▶ **Provided passage**
[Start of Attachment]
Fifth, the bill allows only $5 billion in the aggregate for all additional federal funding over the five-year time period covered by the emergency exemption. In other words, the bill essentially creates a five-year, $5 billion mini-block grant to help all states address Medicaid spending for all emergencies occurring during this time period. The incredibly small size of the block grant alone would be likely to incentivize the HHS Secretary to avoid declaring emergencies out of concern that the money won’t be there to cover them.
In the end, the newest iteration of BCRA does nothing to alleviate the catastrophic effects of its predecessor: the difference in magnitude between what Medicaid can do today and what it will be capable of doing in the future is incalculable.
By Don McCanne, M.D.
Based on some of the rhetoric being tossed around during the debate on repealing and replacing the Affordable Care Act you might think that the politicians currently in charge of the process do not believe that the government should play much of a role in health care. However, based on today’s excerpt from their “Better Care Reconciliation Act,” it almost seems that they do believe that the government should step up during a public health emergency. Or do they?
[End of Attachment]
▶ **Entries supplied**
[Start of Attachment]
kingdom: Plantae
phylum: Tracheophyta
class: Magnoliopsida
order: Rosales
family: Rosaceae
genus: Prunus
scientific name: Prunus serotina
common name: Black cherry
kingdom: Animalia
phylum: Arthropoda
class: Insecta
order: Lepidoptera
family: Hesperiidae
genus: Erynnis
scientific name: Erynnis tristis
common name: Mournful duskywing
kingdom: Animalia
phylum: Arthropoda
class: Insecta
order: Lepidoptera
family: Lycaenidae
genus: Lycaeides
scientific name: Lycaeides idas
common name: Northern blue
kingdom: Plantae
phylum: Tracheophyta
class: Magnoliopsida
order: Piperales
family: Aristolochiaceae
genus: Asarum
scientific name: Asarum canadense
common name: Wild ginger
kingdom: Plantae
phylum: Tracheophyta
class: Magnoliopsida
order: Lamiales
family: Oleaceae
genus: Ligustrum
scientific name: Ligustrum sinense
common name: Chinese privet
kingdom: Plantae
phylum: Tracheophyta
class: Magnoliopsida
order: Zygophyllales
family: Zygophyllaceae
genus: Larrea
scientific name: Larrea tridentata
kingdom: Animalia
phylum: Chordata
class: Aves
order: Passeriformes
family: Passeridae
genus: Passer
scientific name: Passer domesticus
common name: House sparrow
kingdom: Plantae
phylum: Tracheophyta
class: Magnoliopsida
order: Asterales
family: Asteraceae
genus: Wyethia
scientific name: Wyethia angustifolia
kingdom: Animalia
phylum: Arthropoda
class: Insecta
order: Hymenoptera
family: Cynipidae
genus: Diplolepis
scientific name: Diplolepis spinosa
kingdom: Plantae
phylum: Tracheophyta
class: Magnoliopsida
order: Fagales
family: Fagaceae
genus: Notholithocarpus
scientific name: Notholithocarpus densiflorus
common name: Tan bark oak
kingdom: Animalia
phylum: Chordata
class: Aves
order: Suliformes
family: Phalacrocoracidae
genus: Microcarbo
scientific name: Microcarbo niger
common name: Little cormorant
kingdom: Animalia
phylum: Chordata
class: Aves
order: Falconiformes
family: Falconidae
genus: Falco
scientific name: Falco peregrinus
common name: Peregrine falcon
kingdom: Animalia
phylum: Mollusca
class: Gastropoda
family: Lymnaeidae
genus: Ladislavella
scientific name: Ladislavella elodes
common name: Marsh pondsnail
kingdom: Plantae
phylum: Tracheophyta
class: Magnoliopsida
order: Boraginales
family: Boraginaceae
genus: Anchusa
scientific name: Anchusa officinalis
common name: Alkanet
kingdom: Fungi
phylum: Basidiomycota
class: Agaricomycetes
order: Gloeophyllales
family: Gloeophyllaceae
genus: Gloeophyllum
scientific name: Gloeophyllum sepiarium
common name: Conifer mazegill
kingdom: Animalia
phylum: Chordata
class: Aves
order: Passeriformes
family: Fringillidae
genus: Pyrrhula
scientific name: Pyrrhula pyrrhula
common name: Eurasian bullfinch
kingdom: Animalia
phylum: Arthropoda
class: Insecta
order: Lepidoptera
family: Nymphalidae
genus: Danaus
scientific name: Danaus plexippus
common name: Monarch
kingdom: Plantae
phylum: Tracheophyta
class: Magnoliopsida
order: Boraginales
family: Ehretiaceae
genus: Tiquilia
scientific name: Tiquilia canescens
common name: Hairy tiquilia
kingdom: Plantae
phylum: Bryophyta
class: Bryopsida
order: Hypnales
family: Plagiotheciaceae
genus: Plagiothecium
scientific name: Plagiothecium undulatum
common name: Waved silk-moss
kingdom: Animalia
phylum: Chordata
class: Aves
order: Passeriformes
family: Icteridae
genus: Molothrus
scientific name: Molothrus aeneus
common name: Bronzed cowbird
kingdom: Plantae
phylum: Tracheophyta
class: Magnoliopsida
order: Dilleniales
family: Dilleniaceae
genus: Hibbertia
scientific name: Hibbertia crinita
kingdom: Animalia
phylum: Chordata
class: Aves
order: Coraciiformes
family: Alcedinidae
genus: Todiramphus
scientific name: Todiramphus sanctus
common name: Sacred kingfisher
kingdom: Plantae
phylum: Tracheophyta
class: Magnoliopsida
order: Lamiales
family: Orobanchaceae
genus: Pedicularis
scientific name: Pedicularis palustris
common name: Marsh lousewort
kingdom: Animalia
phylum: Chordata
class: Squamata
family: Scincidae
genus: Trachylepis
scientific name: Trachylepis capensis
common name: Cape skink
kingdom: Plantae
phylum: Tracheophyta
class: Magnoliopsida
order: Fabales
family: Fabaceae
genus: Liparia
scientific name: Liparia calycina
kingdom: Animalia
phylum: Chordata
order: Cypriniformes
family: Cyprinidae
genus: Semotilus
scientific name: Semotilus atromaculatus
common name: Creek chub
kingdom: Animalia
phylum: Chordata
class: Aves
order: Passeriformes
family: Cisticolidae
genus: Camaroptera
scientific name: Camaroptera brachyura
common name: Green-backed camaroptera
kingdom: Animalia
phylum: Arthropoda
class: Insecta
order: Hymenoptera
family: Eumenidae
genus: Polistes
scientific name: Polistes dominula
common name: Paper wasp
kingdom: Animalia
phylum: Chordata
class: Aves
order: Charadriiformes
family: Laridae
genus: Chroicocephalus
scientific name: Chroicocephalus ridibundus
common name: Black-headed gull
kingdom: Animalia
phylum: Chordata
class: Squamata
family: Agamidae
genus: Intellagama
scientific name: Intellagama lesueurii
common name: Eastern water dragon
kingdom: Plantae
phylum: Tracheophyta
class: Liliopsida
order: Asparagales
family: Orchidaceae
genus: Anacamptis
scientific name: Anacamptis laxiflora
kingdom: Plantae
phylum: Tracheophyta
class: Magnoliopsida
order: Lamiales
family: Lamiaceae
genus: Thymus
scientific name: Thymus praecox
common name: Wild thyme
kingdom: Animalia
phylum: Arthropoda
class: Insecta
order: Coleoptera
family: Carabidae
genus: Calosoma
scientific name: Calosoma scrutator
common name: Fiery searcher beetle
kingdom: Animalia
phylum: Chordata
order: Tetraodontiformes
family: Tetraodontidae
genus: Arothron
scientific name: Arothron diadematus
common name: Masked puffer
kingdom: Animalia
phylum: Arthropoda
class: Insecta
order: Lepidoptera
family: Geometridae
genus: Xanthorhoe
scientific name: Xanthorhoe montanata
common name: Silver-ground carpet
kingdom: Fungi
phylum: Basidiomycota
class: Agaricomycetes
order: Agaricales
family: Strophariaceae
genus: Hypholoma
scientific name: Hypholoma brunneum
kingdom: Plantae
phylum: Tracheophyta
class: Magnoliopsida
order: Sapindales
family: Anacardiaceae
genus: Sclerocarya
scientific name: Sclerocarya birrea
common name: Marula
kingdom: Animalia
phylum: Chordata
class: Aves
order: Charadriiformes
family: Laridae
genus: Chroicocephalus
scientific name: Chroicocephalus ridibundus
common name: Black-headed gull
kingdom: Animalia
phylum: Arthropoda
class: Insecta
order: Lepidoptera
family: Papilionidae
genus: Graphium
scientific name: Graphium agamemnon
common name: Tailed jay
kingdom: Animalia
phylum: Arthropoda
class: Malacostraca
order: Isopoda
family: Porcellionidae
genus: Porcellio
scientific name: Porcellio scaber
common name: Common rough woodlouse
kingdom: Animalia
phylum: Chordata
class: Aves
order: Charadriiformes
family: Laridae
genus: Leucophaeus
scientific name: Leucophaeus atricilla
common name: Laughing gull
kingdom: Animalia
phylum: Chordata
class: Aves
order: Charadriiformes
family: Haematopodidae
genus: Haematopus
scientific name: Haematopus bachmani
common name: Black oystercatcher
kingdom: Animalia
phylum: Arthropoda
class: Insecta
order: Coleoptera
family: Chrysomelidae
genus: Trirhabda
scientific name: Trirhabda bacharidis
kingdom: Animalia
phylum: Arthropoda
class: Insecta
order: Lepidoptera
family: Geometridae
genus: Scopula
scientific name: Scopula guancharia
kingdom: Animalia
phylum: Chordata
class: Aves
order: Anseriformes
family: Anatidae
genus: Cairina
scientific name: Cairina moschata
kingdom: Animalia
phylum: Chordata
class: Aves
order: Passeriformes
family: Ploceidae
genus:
[End of Attachment]
▶ **Set of tasks**
a – From the Medicaid emergency-funding text, write out the portion that begins at the words "In the end, the" and stops after the words "Or do they?".
b – Answer these questions from the Medicaid emergency-funding text, one line each:
(i) How much does the bill allow in the aggregate for all additional federal funding over the five-year period covered by the emergency exemption?
(ii) What does the newest iteration of BCRA do to alleviate the catastrophic effects of its predecessor?
(iii) Which act are politicians debating repealing and replacing?
c – Summarize the Medicaid emergency-funding text in two sentences.

▶ **Responses by task**
a –
In the end, the newest iteration of BCRA does nothing to alleviate the catastrophic effects of its predecessor: the difference in magnitude between what Medicaid can do today and what it will be capable of doing in the future is incalculable.
By Don McCanne, M.D.
Based on some of the rhetoric being tossed around during the debate on repealing and replacing the Affordable Care Act you might think that the politicians currently in charge of the process do not believe that the government should play much of a role in health care. However, based on today’s excerpt from their “Better Care Reconciliation Act,” it almost seems that they do believe that the government should step up during a public health emergency. Or do they?

b –
(i) $5 billion.
(ii) Nothing.
(iii) The Affordable Care Act.

c – The bill allows only $5 billion in aggregate additional federal funding for all emergencies over five years, in effect creating a mini-block grant so small that it could lead the HHS Secretary to avoid declaring emergencies. Although the emergency provision in the "Better Care Reconciliation Act" may seem to show that its authors believe government should step up during a public health emergency, the newest iteration of BCRA does nothing to alleviate the catastrophic effects of its predecessor.